> YOUR GOAL
Search the entries for the word "ankle". Copy every line that holds it.

> EXTRACTED INFORMATION
● ● ● ●
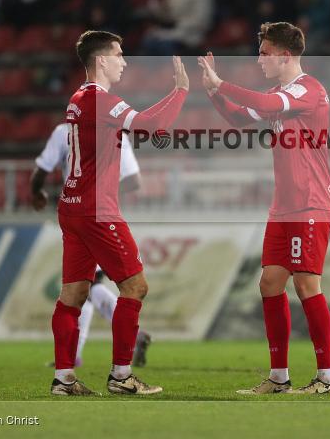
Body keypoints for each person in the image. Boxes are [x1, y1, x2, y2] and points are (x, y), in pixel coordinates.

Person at [198, 22, 330, 394]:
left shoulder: (310, 91)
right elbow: (241, 117)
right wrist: (214, 93)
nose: (258, 59)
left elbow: (263, 104)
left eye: (264, 52)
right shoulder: (281, 93)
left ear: (285, 56)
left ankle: (327, 378)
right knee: (270, 283)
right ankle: (279, 378)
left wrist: (222, 83)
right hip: (284, 205)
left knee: (307, 284)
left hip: (310, 201)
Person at [50, 31, 188, 396]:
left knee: (74, 295)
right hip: (97, 210)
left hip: (72, 207)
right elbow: (150, 126)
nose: (124, 61)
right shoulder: (98, 99)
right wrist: (180, 91)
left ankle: (64, 379)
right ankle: (121, 376)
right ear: (101, 61)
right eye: (119, 54)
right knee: (135, 286)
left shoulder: (78, 98)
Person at [31, 126, 151, 369]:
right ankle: (86, 354)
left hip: (79, 216)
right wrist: (104, 191)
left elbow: (41, 171)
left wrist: (37, 193)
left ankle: (76, 358)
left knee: (83, 288)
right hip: (104, 215)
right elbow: (134, 181)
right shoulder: (115, 131)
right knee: (87, 287)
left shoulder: (65, 131)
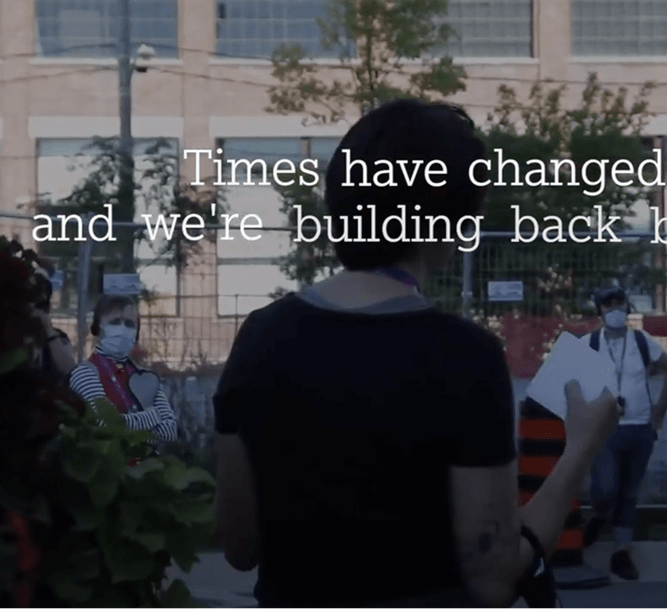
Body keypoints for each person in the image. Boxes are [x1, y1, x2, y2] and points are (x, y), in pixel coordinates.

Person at [212, 98, 622, 609]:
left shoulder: (260, 337)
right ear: (448, 219)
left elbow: (239, 546)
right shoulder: (463, 356)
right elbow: (493, 578)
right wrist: (580, 447)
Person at [581, 286, 667, 580]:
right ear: (599, 310)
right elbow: (570, 385)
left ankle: (622, 553)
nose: (615, 310)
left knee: (629, 492)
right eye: (608, 305)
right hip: (606, 430)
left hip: (640, 428)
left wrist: (659, 410)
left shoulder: (641, 340)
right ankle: (599, 515)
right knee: (606, 488)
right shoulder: (589, 343)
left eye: (619, 305)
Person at [68, 294, 177, 446]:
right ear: (98, 326)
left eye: (130, 324)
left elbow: (170, 431)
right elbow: (104, 425)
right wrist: (151, 417)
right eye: (115, 322)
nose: (123, 329)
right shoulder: (84, 373)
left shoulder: (145, 376)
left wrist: (124, 426)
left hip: (146, 466)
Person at [31, 267, 76, 383]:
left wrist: (48, 330)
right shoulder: (7, 334)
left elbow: (69, 369)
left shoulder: (56, 337)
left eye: (42, 304)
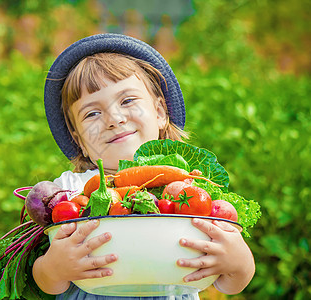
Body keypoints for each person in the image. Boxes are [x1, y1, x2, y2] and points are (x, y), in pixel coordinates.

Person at [33, 33, 255, 299]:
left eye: (127, 101)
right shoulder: (68, 192)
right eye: (92, 113)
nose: (114, 119)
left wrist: (238, 263)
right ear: (78, 140)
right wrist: (53, 269)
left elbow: (228, 283)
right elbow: (47, 282)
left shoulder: (191, 186)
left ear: (160, 113)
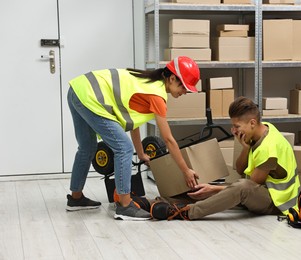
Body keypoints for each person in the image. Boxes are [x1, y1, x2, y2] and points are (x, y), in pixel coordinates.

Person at [66, 56, 201, 220]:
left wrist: (141, 153)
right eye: (184, 87)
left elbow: (133, 122)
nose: (185, 92)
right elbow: (168, 140)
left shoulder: (148, 81)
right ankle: (125, 206)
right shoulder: (157, 95)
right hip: (89, 97)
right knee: (123, 148)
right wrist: (186, 171)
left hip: (77, 90)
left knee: (87, 147)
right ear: (172, 78)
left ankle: (76, 198)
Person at [150, 96, 301, 220]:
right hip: (260, 191)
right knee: (207, 190)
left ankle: (188, 213)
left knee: (236, 188)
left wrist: (214, 189)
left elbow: (249, 186)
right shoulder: (261, 129)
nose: (233, 130)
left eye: (237, 126)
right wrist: (245, 148)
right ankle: (158, 204)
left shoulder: (269, 149)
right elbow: (241, 169)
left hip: (276, 203)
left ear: (253, 123)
● ● ● ●
> YOUR RESPONSE
left ankle: (327, 378)
right ankle: (279, 378)
left ankle: (64, 379)
right ankle: (121, 376)
right ankle: (86, 354)
left ankle: (76, 358)
left ankle: (622, 553)
right ankle: (599, 515)
right ankle: (125, 206)
left ankle: (76, 198)
left ankle: (188, 213)
right ankle: (158, 204)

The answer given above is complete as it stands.